Providing of response next instruction pointer, this synchronous logic device 340 via bus 342 order DTLB344 check by the inlet of a correspondence among the DTLB 344 this memory page pointed partly in the same tone of instruction.If the field in the DTLB inlet represents that these instruct not the people having the same aspiration and interest (promptly, one stores computing is unsettled or is carried out simultaneously to the memory page that stores next instruction), then this synchronous logic device 340 is declared stall signals 341, therefore make microprocessor delay the extraction of next instruction, finished up to the follow-up phase 304,306,308,310,312,314,316 of pipeline and to have carried out all previous instructions (that is, idle and all storage operation transmit up to pipeline).
The not people having the same aspiration and interest of instructing in the detecting pipeline when storing micro-orders in order to carry out at stored logic device 314, this storage micro-order (it comprises the target virtual address of the storage computing that is used to specify) provides DTLB 344 to the data cache 320 via bus 328.If this target virtual address points to DTLB 344, the extra field of selected DTLB inlet can be done evaluation, could free access corresponding to the part of the memory page of this target virtual address and need not check the instruction same tone of the part of this memory page with decision.If this evaluation represents that the part of this memory page can freely do access, then this storage computing is transferred in the data cache 320 and need not further does inspection.If this target virtual address mistake, or can't freely do access if this field is represented the part of this memory page, then this target virtual address provides to synchronous logic device 340 via bus 342.
Providing of response next instruction pointer, this synchronous logic device unit 340 via bus 338 lead order ITLB 336 check by the inlet of a correspondence among the ITLB 336 this memory page pointed partly in the same tone of instruction.If the field in the ITLB inlet represents that these instruct not the people having the same aspiration and interest (promptly, store the part of transporting the memory page that just is being performed from one or more and capture one or more instruction), then clear signals 339 are declared in this synchronous logic device unit 340, this clear signal 339 these microprocessors of order are removed previous pipeline stage and the extraction that delays next instruction, and idle and all storage operation are announced up to pipeline.
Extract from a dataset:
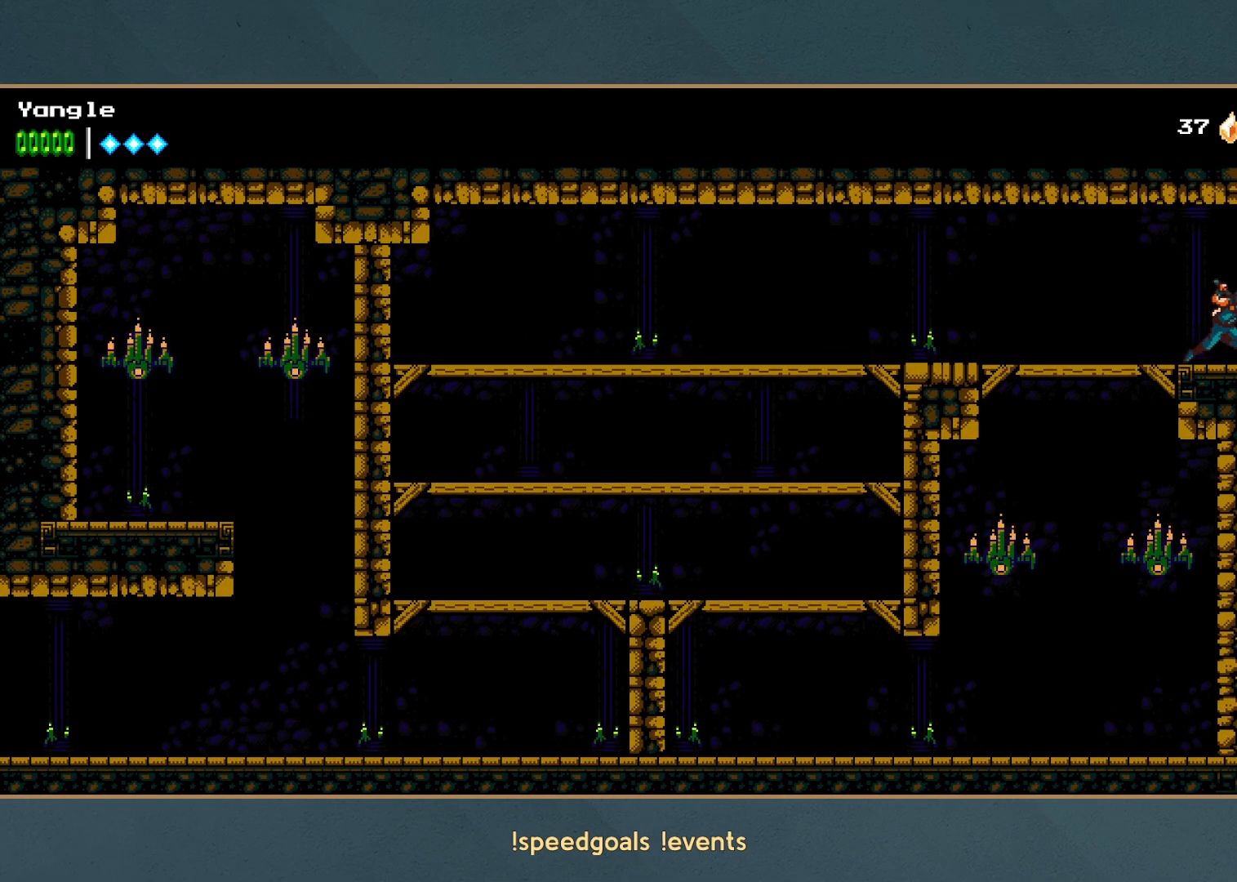
{"buttons": [], "left_stick": "right", "button_events": []}
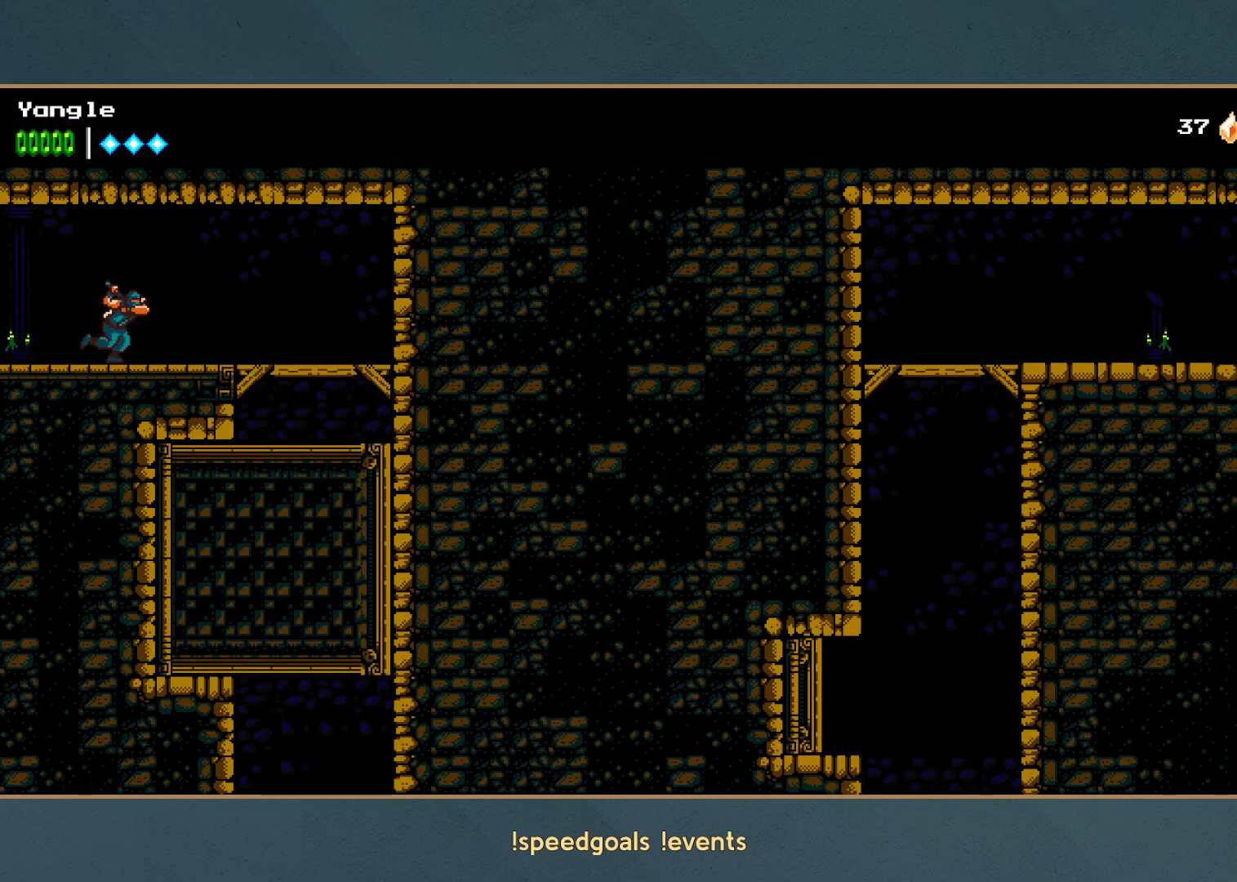
{"buttons": [], "left_stick": "right", "button_events": []}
The present invention makes the deviser utilize TLB logic device existing in the pipeline microprocessor, according to the instruction of extracting and storing from this memory page part, to represent the same tone of this part memory page instruction.Utilize to add part memory page entitlement field to existing TLB inlet, whether the part of the correspondence of storage gradient (granularity) expression one memory page that this TLB inlet can the part memory page can freely do access.When one stored by bulletin to a memory page a part of, its corresponding entitlement field was set the part that expression DTLB " has " this memory page for.When instruction when the part of a memory page is extracted, its corresponding entitlement field is set expression ITLB for and " is had " this memory page part.The entitlement field of these synchronous logic device 340 management in ITLB336 and DTLB344.In one embodiment, the proprietorial expression to identical part in the memory page is exclusive.That is, have only one of them can represent to have memory page part corresponding to this virtual address if reside in DTLB 344 and 336, two inlets of ITLB corresponding to the inlet of special virtual address.In another embodiment, two inlets all allow to have the part of a memory page, but whether same tone is that " dirty " decides based on this memory page, and are detailed as following.
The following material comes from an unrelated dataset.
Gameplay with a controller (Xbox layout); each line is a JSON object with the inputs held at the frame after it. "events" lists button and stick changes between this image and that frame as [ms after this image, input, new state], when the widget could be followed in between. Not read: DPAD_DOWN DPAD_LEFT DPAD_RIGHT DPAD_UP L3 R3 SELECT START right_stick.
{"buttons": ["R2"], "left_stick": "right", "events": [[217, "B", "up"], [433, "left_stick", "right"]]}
See also Fig. 4, a block scheme 400 is described the instruction cache 318 in the microprocessor of Fig. 3 and the mutual relationship of data cache 320.This block scheme 400 is provided by a next instruction pointer 402 that is provided by extraction logic device (not icon).This next instruction pointer 402 of the present invention provides to instruction cache 404.This instruction cache 404 is coupled to synchronous logic device 424 via a DSNOOP bus 422.This synchronous logic device 424 is coupled to data cache 432 via an ISNOOP bus 436.This instruction cache 404 comprises instruction cache management logic device (ICACHEMANAGER) 406, does access via bus 420 pairs of instructions translation lookaside buffer (ITLB) 408.This ITLB 408 comprises aforesaid several inlets 410.In one embodiment of this invention, each ITLB inlet 410 also has the entitlement field 412,414,416,418 of several part memory pages, the part of the memory page that the content representation of these entitlement fields and this TLB inlet 410 are relevant can freely be done access for extracting instruction, need not check the same tone that the pipeline middle finger makes.In this block scheme 400, four four/one page entitlement fields 412,414,416,418 are used to represent TLB inlet 410, and finish the same tone management that stores the initiation instruction with the storage gradient of four/one page.Other embodiment is then by to 410 deletions of each TLB inlet or increase the entitlement field, and can use storage gradient, half page storage gradient, the storage gradient of 8/one page, the storage gradient of 16/one page and the storage gradient of 32/one page of single page or leaf.
This block scheme 400 is also described the little arithmetic field 428 of a micro-order of the present invention and the related objective address field 430 of this micro-order, and these fields are provided to a data cache 432 by stored logic device (not icon).This data cache 404 comprises data cache management logic device (DCACHEMANAGER) 434, does access via 450 pairs one data translation lookaside buffer of bus (DTLB) 438.This DTLB 438 comprises several aforesaid inlets 440.In one embodiment of this invention, each DTLB inlet 438 also has the entitlement field 442,444,446,448 of several part memory pages, the part of the memory page that the content representation of these entitlement fields and this TLB inlet 440 are relevant can freely be done access for extracting instruction, need not check the same tone that the pipeline middle finger makes.In this block scheme 400, four four/one page entitlement fields 442,444,446,448 are used to represent TLB inlet 410, and finish the same tone management that stores the initiation instruction with the storage gradient of four/one page.Other embodiment is then by to 410 deletions of each DTLB inlet or increase the entitlement field, and can use storage gradient, half page storage gradient, the storage gradient of 8/one page, the storage gradient of 16/one page and the storage gradient of 32/one page of single page or leaf.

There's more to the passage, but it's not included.